Provided data
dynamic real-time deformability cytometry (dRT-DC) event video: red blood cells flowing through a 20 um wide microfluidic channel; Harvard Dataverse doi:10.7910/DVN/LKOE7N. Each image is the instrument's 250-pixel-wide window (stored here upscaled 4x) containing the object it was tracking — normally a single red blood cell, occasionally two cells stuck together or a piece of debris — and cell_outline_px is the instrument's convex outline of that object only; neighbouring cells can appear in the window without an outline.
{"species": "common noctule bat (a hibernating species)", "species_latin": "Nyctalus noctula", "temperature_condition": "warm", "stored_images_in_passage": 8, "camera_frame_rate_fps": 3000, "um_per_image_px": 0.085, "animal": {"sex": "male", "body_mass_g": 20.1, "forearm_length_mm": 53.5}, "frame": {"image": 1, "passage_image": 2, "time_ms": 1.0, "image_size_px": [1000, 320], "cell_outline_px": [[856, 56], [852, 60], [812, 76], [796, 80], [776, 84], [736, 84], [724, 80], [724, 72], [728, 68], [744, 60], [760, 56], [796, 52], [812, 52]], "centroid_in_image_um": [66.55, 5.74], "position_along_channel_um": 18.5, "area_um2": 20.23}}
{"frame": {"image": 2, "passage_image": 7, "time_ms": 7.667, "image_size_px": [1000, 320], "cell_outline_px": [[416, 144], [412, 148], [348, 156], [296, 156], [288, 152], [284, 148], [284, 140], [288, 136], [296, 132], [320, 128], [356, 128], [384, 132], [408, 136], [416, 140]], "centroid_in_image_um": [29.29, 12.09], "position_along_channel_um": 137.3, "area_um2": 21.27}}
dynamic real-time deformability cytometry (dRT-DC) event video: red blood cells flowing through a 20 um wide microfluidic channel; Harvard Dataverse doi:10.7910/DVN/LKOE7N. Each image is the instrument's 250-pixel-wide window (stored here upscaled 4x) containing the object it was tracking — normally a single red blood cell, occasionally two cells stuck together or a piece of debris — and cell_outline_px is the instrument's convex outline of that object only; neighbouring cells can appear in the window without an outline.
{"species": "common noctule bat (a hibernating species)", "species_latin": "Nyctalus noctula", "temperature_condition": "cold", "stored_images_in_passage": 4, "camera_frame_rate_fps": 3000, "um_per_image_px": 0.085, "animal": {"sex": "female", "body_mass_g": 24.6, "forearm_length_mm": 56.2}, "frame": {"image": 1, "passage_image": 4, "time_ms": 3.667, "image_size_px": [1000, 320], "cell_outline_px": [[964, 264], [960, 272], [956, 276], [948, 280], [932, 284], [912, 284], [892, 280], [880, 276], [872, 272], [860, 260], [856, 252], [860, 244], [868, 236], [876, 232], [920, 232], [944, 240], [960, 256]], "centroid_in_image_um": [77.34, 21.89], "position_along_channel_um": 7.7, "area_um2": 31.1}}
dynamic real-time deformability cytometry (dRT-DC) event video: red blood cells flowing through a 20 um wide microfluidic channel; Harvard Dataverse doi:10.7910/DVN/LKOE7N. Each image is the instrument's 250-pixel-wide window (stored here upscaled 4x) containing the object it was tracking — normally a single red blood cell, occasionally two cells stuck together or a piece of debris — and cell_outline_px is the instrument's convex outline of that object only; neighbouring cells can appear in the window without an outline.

Directions for this task
Give the data again, exactly as it stands.

In response
dynamic real-time deformability cytometry (dRT-DC) event video: red blood cells flowing through a 20 um wide microfluidic channel; Harvard Dataverse doi:10.7910/DVN/LKOE7N. Each image is the instrument's 250-pixel-wide window (stored here upscaled 4x) containing the object it was tracking — normally a single red blood cell, occasionally two cells stuck together or a piece of debris — and cell_outline_px is the instrument's convex outline of that object only; neighbouring cells can appear in the window without an outline.
{"species": "common noctule bat (a hibernating species)", "species_latin": "Nyctalus noctula", "temperature_condition": "warm", "stored_images_in_passage": 8, "camera_frame_rate_fps": 3000, "um_per_image_px": 0.085, "animal": {"sex": "male", "body_mass_g": 20.1, "forearm_length_mm": 53.5}, "frame": {"image": 1, "passage_image": 2, "time_ms": 1.0, "image_size_px": [1000, 320], "cell_outline_px": [[856, 56], [852, 60], [812, 76], [796, 80], [776, 84], [736, 84], [724, 80], [724, 72], [728, 68], [744, 60], [760, 56], [796, 52], [812, 52]], "centroid_in_image_um": [66.55, 5.74], "position_along_channel_um": 18.5, "area_um2": 20.23}}
{"frame": {"image": 2, "passage_image": 7, "time_ms": 7.667, "image_size_px": [1000, 320], "cell_outline_px": [[416, 144], [412, 148], [348, 156], [296, 156], [288, 152], [284, 148], [284, 140], [288, 136], [296, 132], [320, 128], [356, 128], [384, 132], [408, 136], [416, 140]], "centroid_in_image_um": [29.29, 12.09], "position_along_channel_um": 137.3, "area_um2": 21.27}}
dynamic real-time deformability cytometry (dRT-DC) event video: red blood cells flowing through a 20 um wide microfluidic channel; Harvard Dataverse doi:10.7910/DVN/LKOE7N. Each image is the instrument's 250-pixel-wide window (stored here upscaled 4x) containing the object it was tracking — normally a single red blood cell, occasionally two cells stuck together or a piece of debris — and cell_outline_px is the instrument's convex outline of that object only; neighbouring cells can appear in the window without an outline.
{"species": "common noctule bat (a hibernating species)", "species_latin": "Nyctalus noctula", "temperature_condition": "cold", "stored_images_in_passage": 4, "camera_frame_rate_fps": 3000, "um_per_image_px": 0.085, "animal": {"sex": "female", "body_mass_g": 24.6, "forearm_length_mm": 56.2}, "frame": {"image": 1, "passage_image": 4, "time_ms": 3.667, "image_size_px": [1000, 320], "cell_outline_px": [[964, 264], [960, 272], [956, 276], [948, 280], [932, 284], [912, 284], [892, 280], [880, 276], [872, 272], [860, 260], [856, 252], [860, 244], [868, 236], [876, 232], [920, 232], [944, 240], [960, 256]], "centroid_in_image_um": [77.34, 21.89], "position_along_channel_um": 7.7, "area_um2": 31.1}}
dynamic real-time deformability cytometry (dRT-DC) event video: red blood cells flowing through a 20 um wide microfluidic channel; Harvard Dataverse doi:10.7910/DVN/LKOE7N. Each image is the instrument's 250-pixel-wide window (stored here upscaled 4x) containing the object it was tracking — normally a single red blood cell, occasionally two cells stuck together or a piece of debris — and cell_outline_px is the instrument's convex outline of that object only; neighbouring cells can appear in the window without an outline.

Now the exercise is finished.